- _TASK ITEM 1_
Count how many lines of the listing below contain the string "CoolChart", treating uppercase and lowercase letters as different, and reply with the number alone.

- _EXCERPT PROVIDED_

"""

Count number of nonempty entries in each column of, e.g., comm output - bash

The Unix command comm file1 file2 has a 3 column output with lines unique to file1 in the first column, lines unique to file2 in the second, and lines shared by both in the 3rd (assuming file1 and file2 are sorted). It ends up looking something like this:
$ echo -e "alpha\nbravo\ncharlie" > file1
$ echo -e "alpha\nbravo\ndelta" > file2
$ comm file1 file2
alpha
bravo
charlie
delta
If I want the number of nonempty lines in each column, is there a general way to parse the output of comm and count those?
I know that for comm in particular I could just run
for i in {12,23,31}; do comm -$i file1 file2 | wc -l; done
but I'm curious about solutions that take the comm output file as a starting point, for the sake of getting better at Unix command line. I added the awk tag because I have a hunch there's a good awk solution.

The other answer covers your question of using awk to do the job quite well, but it is also worth mentioning that the GNU version of comm has a --total option which will print the sum of each column in a similar manner.

You may use this awk:
comm file1 file2 |
awk -F '\t' -v OFS='\n' '{ if ($1=="") if ($2=="") c3++; else c2++; else c1++ }
END { print c3, c2, c1 }'
2
1
1
Note that output of comm is tab delimited with these cases:
1st and 2nd empty column in common lines
1st empty column in lines unique to file2
1st non-empty column in lines unique to file1

The question is interesting, but not as easy as one would imagine, especially if you do not have the --total option.

"""

- _TASK ITEM 2_
Translate this sentence from the forum thread on counting columns in comm output into Spanish: "The question is interesting, but not as easy as one would imagine, especially if you do not have the --total option."

- _INFORMATION PROVIDED_
"""

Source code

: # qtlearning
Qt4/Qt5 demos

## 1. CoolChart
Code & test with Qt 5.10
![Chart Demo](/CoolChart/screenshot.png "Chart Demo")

"""

- _FINAL ANSWER 1_
2

- _FINAL ANSWER 2_
La pregunta es interesante, pero no tan fácil como uno imaginaría, sobre todo si no se tiene la opción --total.